Loki leapt over me as if he weighed no more than a bird or could fly with an eruption of wings. At this point, I’d believe it.

He landed behind me atop one of the pillars of the gate. It had two pillars with an arch connecting them, but no real door.

“Go on.” Loki crouched low and waved a hand toward the home of the gods. “Peer within. Tell me what you see.”

As if drawn by an invisible tether, I neared the gate but didn’t dare cross its arch.

I had never been off Thorsten’s family land.

The land itself was beautiful, expansive with hills and farmland and the wood, but nothing like this ethereal city, something only ever imagined in my mind from stories.

What any city would look like was a mystery to me, but this was like some fever dream in alabaster and gold.

There were people, distant from me but definitely people, down the long stretch of the rainbow bridge continuing into the city like a main street. Minor gods? Aesir. Maybe Vanir. Maybe others too. The abodes and buildings they walked between were massive and majestic.

Then I realized, the greatest of the old gods, those with the most stories and supposed power, had monuments to themselves at the entrances to their halls, which made it easy to guess who lived where.

One statue held a great hammer. The Hall of Bilskírnir, home of Thor. It spanned large enough to be its own village.

Another statue, near the center of the city, had an eye covered as if missing and was the most richly adorned and kingly looking. The Hall of Gladsheim, Odin’s private sanctuary.

Next to that was the statue of a winged warrior woman. A Valkyrie, clearly symbolizing the entrance to Valhalla.

While not all the halls were marked with statues, and not all statues had immediately discernible identities to me, there was no rejecting the truth of where I was. Or who I was with.

Loki leapt down beside me, making me flinch. He leaned in close to my face, so close that I trembled, wondering what he might do to me. “Well?”

“A-Asgard?” I shrugged in answer.

“ Obviously . What else?”

“Um… minor gods? Homes and halls for the greater ones, but only minor gods in the streets. Not that you’re minor, of course—”

“No need to flatter me now.” Loki waved a hand. “You know, me , fucker of horses and father of monsters.” He grinned.

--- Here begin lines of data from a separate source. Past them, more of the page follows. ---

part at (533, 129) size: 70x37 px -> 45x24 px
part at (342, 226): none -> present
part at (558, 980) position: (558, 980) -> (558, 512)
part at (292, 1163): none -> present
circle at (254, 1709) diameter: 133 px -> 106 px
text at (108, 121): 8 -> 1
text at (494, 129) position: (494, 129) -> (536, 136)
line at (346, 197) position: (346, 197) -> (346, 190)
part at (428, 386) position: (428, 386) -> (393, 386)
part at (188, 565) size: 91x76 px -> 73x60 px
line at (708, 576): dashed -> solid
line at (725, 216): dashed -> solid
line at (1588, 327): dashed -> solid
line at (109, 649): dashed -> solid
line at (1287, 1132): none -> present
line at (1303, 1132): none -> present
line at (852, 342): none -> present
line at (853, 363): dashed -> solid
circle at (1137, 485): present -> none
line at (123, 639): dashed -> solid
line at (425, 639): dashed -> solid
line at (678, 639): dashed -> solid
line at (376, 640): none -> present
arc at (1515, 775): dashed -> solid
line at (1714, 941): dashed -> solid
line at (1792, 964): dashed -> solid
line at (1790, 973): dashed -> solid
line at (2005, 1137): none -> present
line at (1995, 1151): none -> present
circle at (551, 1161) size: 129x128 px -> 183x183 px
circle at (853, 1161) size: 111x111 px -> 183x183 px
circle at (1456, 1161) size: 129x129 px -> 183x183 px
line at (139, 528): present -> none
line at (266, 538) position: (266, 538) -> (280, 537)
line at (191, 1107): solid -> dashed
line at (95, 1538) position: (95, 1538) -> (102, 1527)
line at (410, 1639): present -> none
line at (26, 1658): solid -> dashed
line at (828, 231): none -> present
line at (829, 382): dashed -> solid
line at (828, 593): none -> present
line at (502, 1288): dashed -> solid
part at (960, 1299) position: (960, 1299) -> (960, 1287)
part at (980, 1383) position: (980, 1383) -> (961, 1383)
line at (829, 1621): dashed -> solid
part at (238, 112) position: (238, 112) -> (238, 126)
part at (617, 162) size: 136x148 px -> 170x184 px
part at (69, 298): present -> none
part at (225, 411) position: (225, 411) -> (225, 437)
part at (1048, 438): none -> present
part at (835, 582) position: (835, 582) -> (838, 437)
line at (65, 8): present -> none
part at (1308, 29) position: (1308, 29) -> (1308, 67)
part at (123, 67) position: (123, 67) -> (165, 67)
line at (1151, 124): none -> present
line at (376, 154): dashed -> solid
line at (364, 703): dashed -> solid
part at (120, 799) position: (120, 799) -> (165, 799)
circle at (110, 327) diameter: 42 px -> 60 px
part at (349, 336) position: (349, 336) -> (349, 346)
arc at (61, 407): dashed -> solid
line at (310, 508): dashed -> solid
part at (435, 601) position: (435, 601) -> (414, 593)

I was dead. Or, if not yet, I would be soon.

“Don’t look so frightened!” Loki slapped my shoulder like a joshing friend, though I half expected to be transformed into a horse—or something crueler.

“After all, I am those things! Although, in my defense with the horse, I was also a horse at the time. However insane it may seem to you, is it really fair to judge?”

I wasn’t quite sure how to answer that . I supposed he did have a point.

He’d been a female horse actually, all to seduce a male workhorse to prevent a builder from getting one over on the gods.

Insane wasn’t the half of it.

“I prefer a man’s cock!” Loki announced as if this weren’t the most baffling conversation I’d ever had, “but we work with what we have when the need arises.”

“Your… need to be fucked?”

“Not that! Come now, Oli.” Loki linked arms with me and began to lead me away from Asgard’s gate.

He was very warm. And handsome. And terrifying.

His nails were long and pointed, like the start of claws.

“Judging by your excellent cursing of me and my brethren, I assumed you knew our stories. Why was I a horse?”